I studied at a university where using LaTeX it is not mandatory but most of the instructors preferred this format. Therefore, I learned how to write LaTeX articles before I grasped the HTML. I still had the right environment which was a portable distribution of MikTeX with some of my favourite packages. In order to evaluate this option I created a sample post which contained some source code listings and images.
During that process I found few resources which were particularly helpful:
- UK List of TeX Frequently Asked Questions
- TeX Users Group
- StackExchange Tex
Although it worked, it wasn't easy. The biggest problem I had was with the source code formatting. The listings package I used to produced beautiful listings in a PDF but when I run the 'tex4ht' they all looked much worse. Fonts had no longer constant width and nothing was aligned as it should. It turned out that listings is quite advanced and it has it's own algorithm to organize everything into columns. That's how this works with any any font you use but this solution didn't worked for HTML.
I fixed it by changing the base font to be typewriter ('/ttfamily'). Everything was aligned again but I lost the bold style of the keywords. It made me think about using using colors instead. After all, this document won't be printed!
I found a very interesting answer at the StackExchange.
This is the key idea:
Imho a more simple approach is with fonts: if every style is connected to a different font then tex4ht surrounds the chars with classes which you can set through css.
It worked like charm. I still had to compile the document few times and inspect the html to capture all the class names that I need to use in the css but it fast. Eventually I came up with a nicely colored source code listing.
In summary, the experience wasn't bad but I had a feeling that I had to search for solutions and workarounds too often. I decided to look for something different.
The third option that I took into consideration is Markdown. Initially I've been using it at StackExchange without knowing its name. I would just write a question or an answer and discover the syntax accidentally by typing and looking at the 'Preview' section. It was possible because of the philosophy it was created with.
Markdown is intended to be as easy-to-read and easy-to-write as is feasible.

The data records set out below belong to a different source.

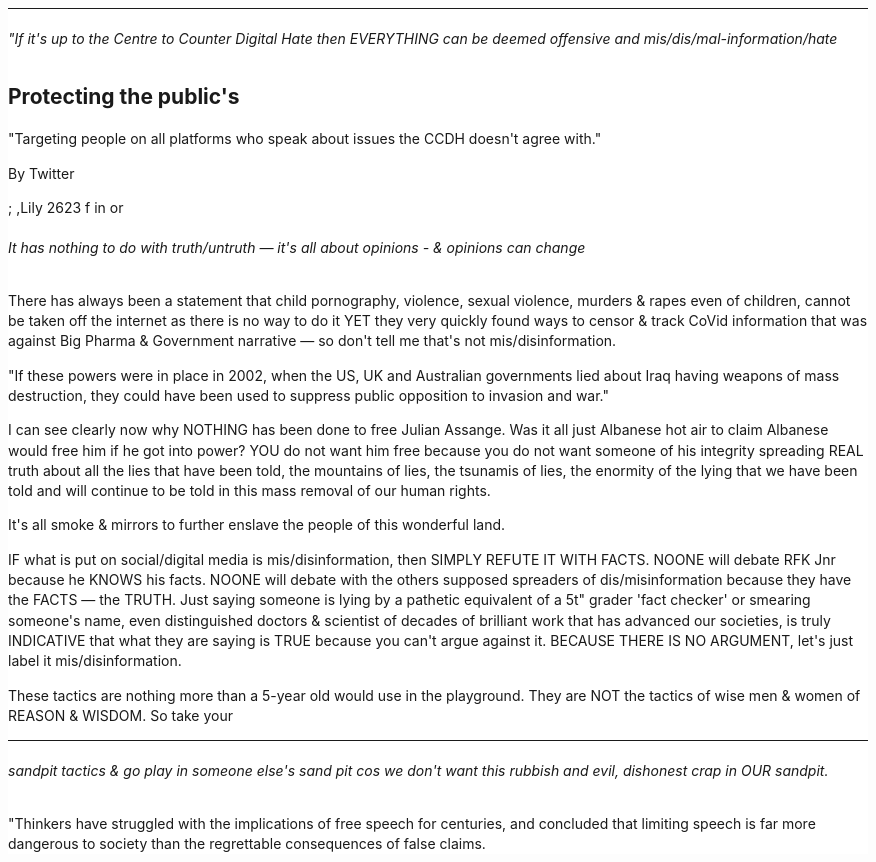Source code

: 
-----

###### "If it's up to the Centre to Counter Digital Hate then EVERYTHING can be deemed offensive and mis/dis/mal-information/hate

## Protecting the public's

"Targeting people on all platforms who speak about issues
the CCDH doesn't agree with."

By Twitter

; ,Lily 2623 f in or

###### It has nothing to do with truth/untruth — it's all about opinions - & opinions can change

 There has always been a statement that child pornography, violence, sexual violence, murders & rapes even of children, cannot be taken off the internet as there is no way to do it YET they very quickly found ways to censor & track CoVid information that was against Big Pharma & Government narrative — so don't tell me that's not mis/disinformation.

 "If these powers were in place in 2002, when the US, UK and Australian governments lied about Iraq having weapons of mass destruction, they could have been used to suppress public opposition to invasion and war."

 I can see clearly now why NOTHING has been done to free Julian Assange. Was it all just Albanese hot air to claim Albanese would free him if he got into power? YOU do not want him free because you do not want someone of his integrity spreading REAL truth about all the lies that have been told, the mountains of lies, the tsunamis of lies, the enormity of the lying that we have been told and will continue to be told in this mass removal of our human rights.

 It's all smoke & mirrors to further enslave the people of this wonderful land.

 IF what is put on social/digital media is mis/disinformation, then SIMPLY REFUTE IT WITH FACTS. NOONE will debate RFK Jnr because he KNOWS his facts. NOONE will debate with the others supposed spreaders of dis/misinformation because they have the FACTS — the TRUTH. Just saying someone is lying by a pathetic equivalent of a 5t" grader 'fact checker' or smearing someone's name, even distinguished doctors & scientist of decades of brilliant work that has advanced our societies, is truly INDICATIVE that what they are saying is TRUE because you can't argue against it. BECAUSE THERE IS NO ARGUMENT, let's just label it mis/disinformation.

 These tactics are nothing more than a 5-year old would use in the playground. They are NOT the tactics of wise men & women of REASON & WISDOM. So take your


-----

###### sandpit tactics & go play in someone else's sand pit cos we don't want this rubbish and evil, dishonest crap in OUR sandpit.

 "Thinkers have struggled with the implications of free speech for centuries, and concluded that limiting speech is far more dangerous to society than the regrettable consequences of false claims.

Readability, however, is emphasized above all else. A Markdown-formatted document should be publishable as-is, as plain text, without looking like it's been marked up with tags or formatting instructions.
-- John Gruber
One of the biggest advantage of this syntax, which was probably also admired by the creators of StackOverflow, is the code block. You can just paste your code inline, indent it by 4 spaces or 1 tab and it will be properly formatted. No tags, no commands, just indentation - perfect!
Most of the code I write is in C#. Because classes are defined inside a namespace block they are indented by default so there is no extra action needed. The code can be copied as it is and it will be converted into HTML.
This was one of the reasons why I selected Markdown as the language for my blog.
I believe that the version control system plays very important role in every software project. Whenever I start something new and I know that it stick around for longer than a day I create a repository. Blog definitely falls into this category. The decision about which VC system to use was quite easy. For all the private work I use Git. I've got all the tools installed and account on a GitHub to backup my repository.
With a public repository there is theoretical a chance that somebody will send me a pull request to fix something in the post but I don't think this will happen. Not because the code I write is flawless but blog is a personal thing. Nevertheless, contributions are more than welcome.
In summary, I will write all my posts using Markdow syntax. They will under version control system and available in two different places. Sources will be saved in the GitHub and the HTML version will be published in the Blogger.